- Born: March 27, 1929 Mountain Grove, Missouri, US
- Died: March 11, 2017 (aged 87)
- Genres: Country music
- Occupations: Musician, business manager
- Instrument: Steel guitar
- Years active: 1950s–2000s
- Website: Don Warden Music

= Don Warden =

Don Warden (March 27, 1929 - March 11, 2017) was an American country music steel guitarist and manager best known for his years on The Porter Wagoner Show and as the manager of Wagoner and Dolly Parton.

==Biography==

===Early life===
Born to Reverend and Mrs. Charles Warden in Mt. Grove, Missouri, Warden grew up singing in church. A self-taught player, he was influenced by Leon McAuliffe with Bob Wills and The Texas Playboys. Warden formed his own band during high school, The Rhythm Rangers, playing steel guitar and singing. He also had an afternoon radio show on KWPM-AM in West Plains, Missouri. The band gained popularity, moving on to Kennett, Missouri's KBOA-AM and KHWN-AM in Fort Smith, Arkansas, and gigs in East Texas honky tonks; eventually leading to Louisiana Hayride, backing The Wilburn Brothers and Red Sovine. Warden left the show in 1951 for a two-year stint with the US Army.

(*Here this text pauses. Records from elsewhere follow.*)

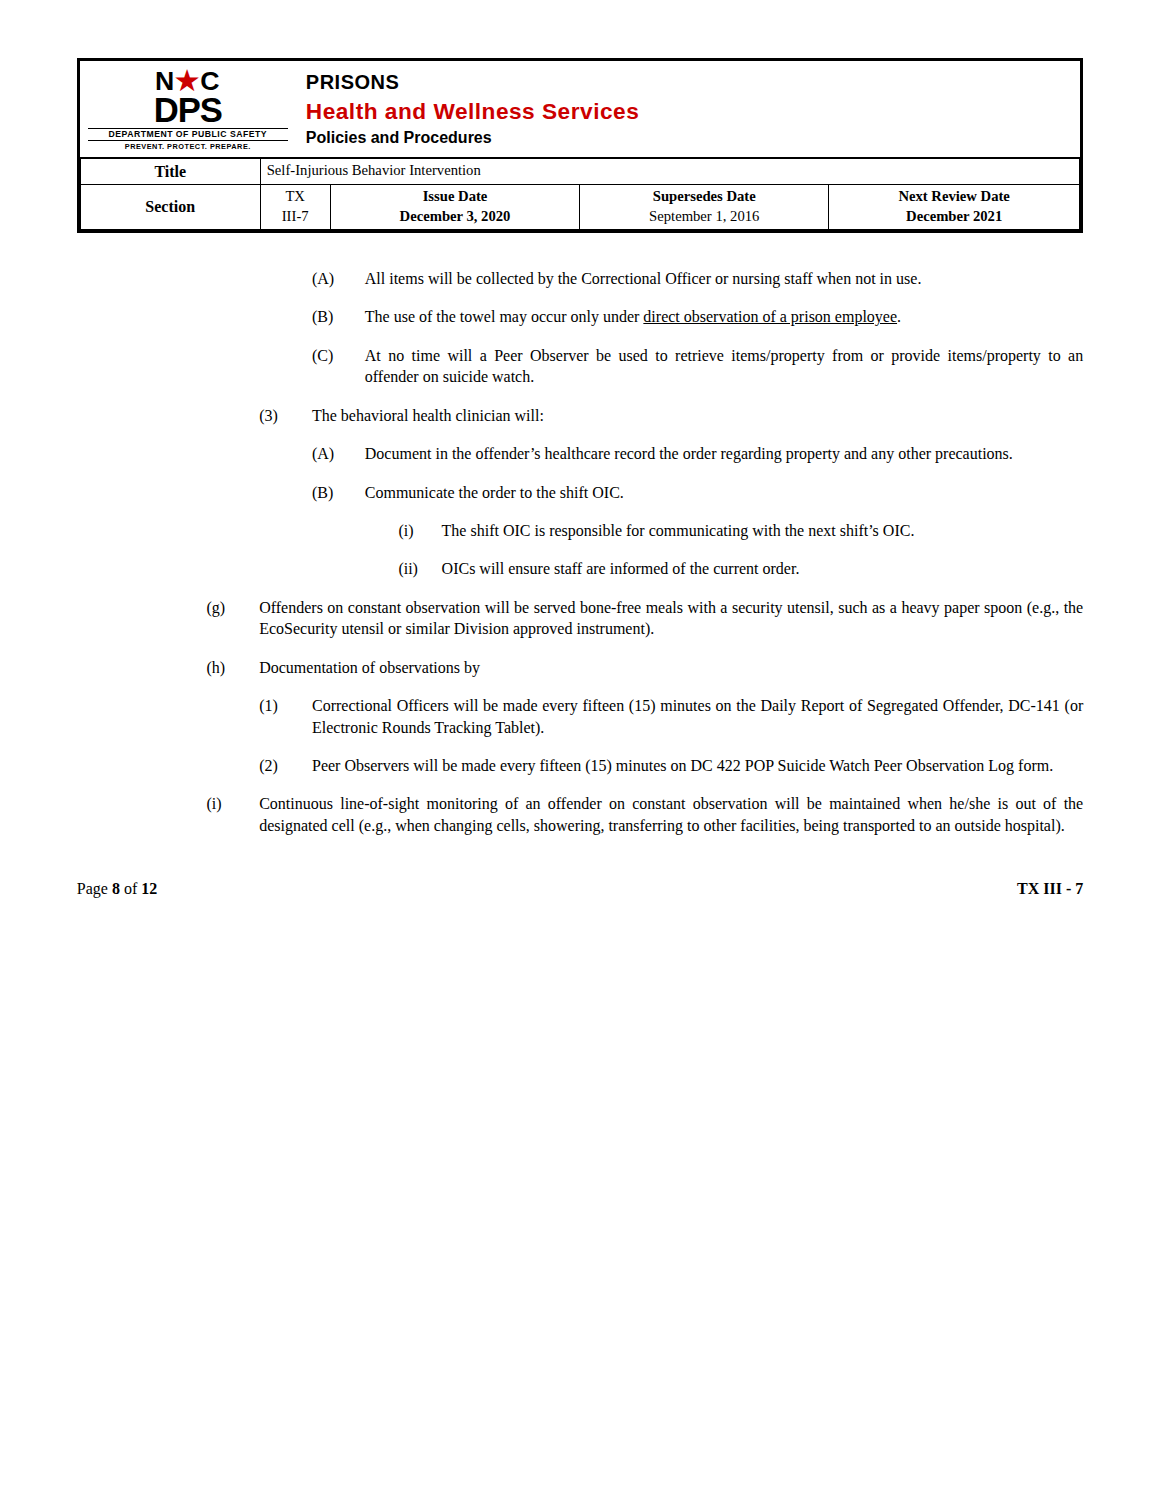N★C
DPS
DEPARTMENT OF PUBLIC SAFETY
PREVENT. PROTECT. PREPARE.
PRISONS
Health and Wellness Services
Policies and Procedures
| Title | Self-Injurious Behavior Intervention |
| Section | TX III-7 | Issue Date December 3, 2020 | Supersedes Date September 1, 2016 | Next Review Date December 2021 |
(A)
All items will be collected by the Correctional Officer or nursing staff when not in use.
(B)
The use of the towel may occur only under direct observation of a prison employee.
(C)
At no time will a Peer Observer be used to retrieve items/property from or provide items/property to an offender on suicide watch.
(3)
The behavioral health clinician will:
(A)
Document in the offender’s healthcare record the order regarding property and any other precautions.
(B)
Communicate the order to the shift OIC.
(i)
The shift OIC is responsible for communicating with the next shift’s OIC.
(ii)
OICs will ensure staff are informed of the current order.
(g)
Offenders on constant observation will be served bone-free meals with a security utensil, such as a heavy paper spoon (e.g., the EcoSecurity utensil or similar Division approved instrument).
(h)
Documentation of observations by
(1)
Correctional Officers will be made every fifteen (15) minutes on the Daily Report of Segregated Offender, DC-141 (or Electronic Rounds Tracking Tablet).
(2)
Peer Observers will be made every fifteen (15) minutes on DC 422 POP Suicide Watch Peer Observation Log form.
(i)
Continuous line-of-sight monitoring of an offender on constant observation will be maintained when he/she is out of the designated cell (e.g., when changing cells, showering, transferring to other facilities, being transported to an outside hospital).
Page 8 of 12
TX III - 7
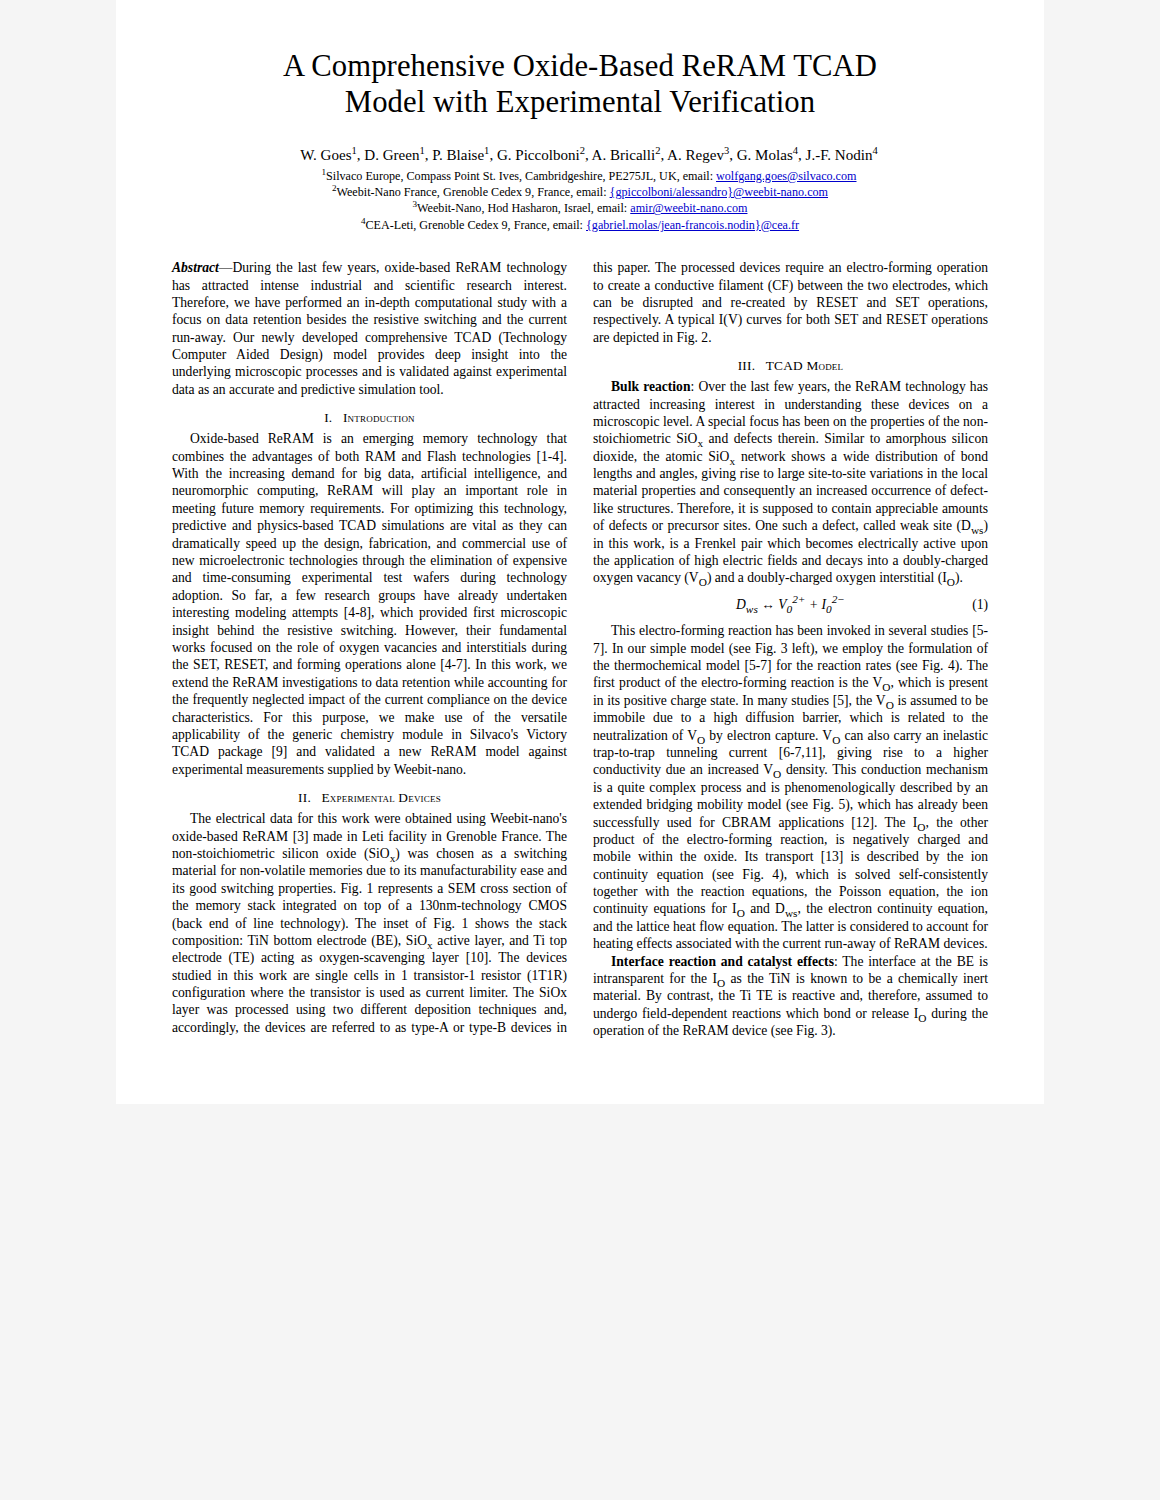A Comprehensive Oxide-Based ReRAM TCAD
Model with Experimental Verification
W. Goes1, D. Green1, P. Blaise1, G. Piccolboni2, A. Bricalli2, A. Regev3, G. Molas4, J.-F. Nodin4
1Silvaco Europe, Compass Point St. Ives, Cambridgeshire, PE275JL, UK, email: wolfgang.goes@silvaco.com
2Weebit-Nano France, Grenoble Cedex 9, France, email: {gpiccolboni/alessandro}@weebit-nano.com
3Weebit-Nano, Hod Hasharon, Israel, email: amir@weebit-nano.com
4CEA-Leti, Grenoble Cedex 9, France, email: {gabriel.molas/jean-francois.nodin}@cea.fr
Abstract—During the last few years, oxide-based ReRAM technology has attracted intense industrial and scientific research interest. Therefore, we have performed an in-depth computational study with a focus on data retention besides the resistive switching and the current run-away. Our newly developed comprehensive TCAD (Technology Computer Aided Design) model provides deep insight into the underlying microscopic processes and is validated against experimental data as an accurate and predictive simulation tool.
I. Introduction
Oxide-based ReRAM is an emerging memory technology that combines the advantages of both RAM and Flash technologies [1-4]. With the increasing demand for big data, artificial intelligence, and neuromorphic computing, ReRAM will play an important role in meeting future memory requirements. For optimizing this technology, predictive and physics-based TCAD simulations are vital as they can dramatically speed up the design, fabrication, and commercial use of new microelectronic technologies through the elimination of expensive and time-consuming experimental test wafers during technology adoption. So far, a few research groups have already undertaken interesting modeling attempts [4-8], which provided first microscopic insight behind the resistive switching. However, their fundamental works focused on the role of oxygen vacancies and interstitials during the SET, RESET, and forming operations alone [4-7]. In this work, we extend the ReRAM investigations to data retention while accounting for the frequently neglected impact of the current compliance on the device characteristics. For this purpose, we make use of the versatile applicability of the generic chemistry module in Silvaco's Victory TCAD package [9] and validated a new ReRAM model against experimental measurements supplied by Weebit-nano.
II. Experimental Devices
The electrical data for this work were obtained using Weebit-nano's oxide-based ReRAM [3] made in Leti facility in Grenoble France. The non-stoichiometric silicon oxide (SiOx) was chosen as a switching material for non-volatile memories due to its manufacturability ease and its good switching properties. Fig. 1 represents a SEM cross section of the memory stack integrated on top of a 130nm-technology CMOS (back end of line technology). The inset of Fig. 1 shows the stack composition: TiN bottom electrode (BE), SiOx active layer, and Ti top electrode (TE) acting as oxygen-scavenging layer [10]. The devices studied in this work are single cells in 1 transistor-1 resistor (1T1R) configuration where the transistor is used as current limiter. The SiOx layer was processed using two different deposition techniques and, accordingly, the devices are referred to as type-A or type-B devices in this paper. The processed devices require an electro-forming operation to create a conductive filament (CF) between the two electrodes, which can be disrupted and re-created by RESET and SET operations, respectively. A typical I(V) curves for both SET and RESET operations are depicted in Fig. 2.
III. TCAD Model
Bulk reaction: Over the last few years, the ReRAM technology has attracted increasing interest in understanding these devices on a microscopic level. A special focus has been on the properties of the non-stoichiometric SiOx and defects therein. Similar to amorphous silicon dioxide, the atomic SiOx network shows a wide distribution of bond lengths and angles, giving rise to large site-to-site variations in the local material properties and consequently an increased occurrence of defect-like structures. Therefore, it is supposed to contain appreciable amounts of defects or precursor sites. One such a defect, called weak site (Dws) in this work, is a Frenkel pair which becomes electrically active upon the application of high electric fields and decays into a doubly-charged oxygen vacancy (VO) and a doubly-charged oxygen interstitial (IO).
Dws ↔ V02+ + I02−(1)
This electro-forming reaction has been invoked in several studies [5-7]. In our simple model (see Fig. 3 left), we employ the formulation of the thermochemical model [5-7] for the reaction rates (see Fig. 4). The first product of the electro-forming reaction is the VO, which is present in its positive charge state. In many studies [5], the VO is assumed to be immobile due to a high diffusion barrier, which is related to the neutralization of VO by electron capture. VO can also carry an inelastic trap-to-trap tunneling current [6-7,11], giving rise to a higher conductivity due an increased VO density. This conduction mechanism is a quite complex process and is phenomenologically described by an extended bridging mobility model (see Fig. 5), which has already been successfully used for CBRAM applications [12]. The IO, the other product of the electro-forming reaction, is negatively charged and mobile within the oxide. Its transport [13] is described by the ion continuity equation (see Fig. 4), which is solved self-consistently together with the reaction equations, the Poisson equation, the ion continuity equations for IO and Dws, the electron continuity equation, and the lattice heat flow equation. The latter is considered to account for heating effects associated with the current run-away of ReRAM devices.
Interface reaction and catalyst effects: The interface at the BE is intransparent for the IO as the TiN is known to be a chemically inert material. By contrast, the Ti TE is reactive and, therefore, assumed to undergo field-dependent reactions which bond or release IO during the operation of the ReRAM device (see Fig. 3).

Returning to the Hayride after the Army, the Rhythm Rangers continued to back Red Sovine until Sovine left to join the Grand Ole Opry in Nashville, leaving his band behind. Warden moved to St. Louis, Missouri, where he attended flight school and played local clubs in his spare time.

===With Porter Wagoner===

While visiting his parents in West Plains, Warden met Porter Wagoner at KWTO-AM in Springfield, Missouri. With Speedy Haworth, they formed the Porter Wagoner Trio and were regulars on ABC television's Ozark Jubilee broadcast from Springfield. In 1957, Warden joined the Grand Ole Opry with Wagoner, and in 1960 began a 14-year television run on the syndicated program, The Porter Wagoner Show.

In 1966, singer Dolly Parton joined the show and Wagoner and Parton, backed by the Wagonmasters, became one of country music's most popular duos. Parton left the show in 1974 to pursue a solo career, and Warden joined her as her full-time manager, a job he held until his death.

Warden was inducted into the Steel Guitar Hall of Fame in 2008.

Warden had been in failing health and died on March 11, 2017, sixteen days before his 88th birthday.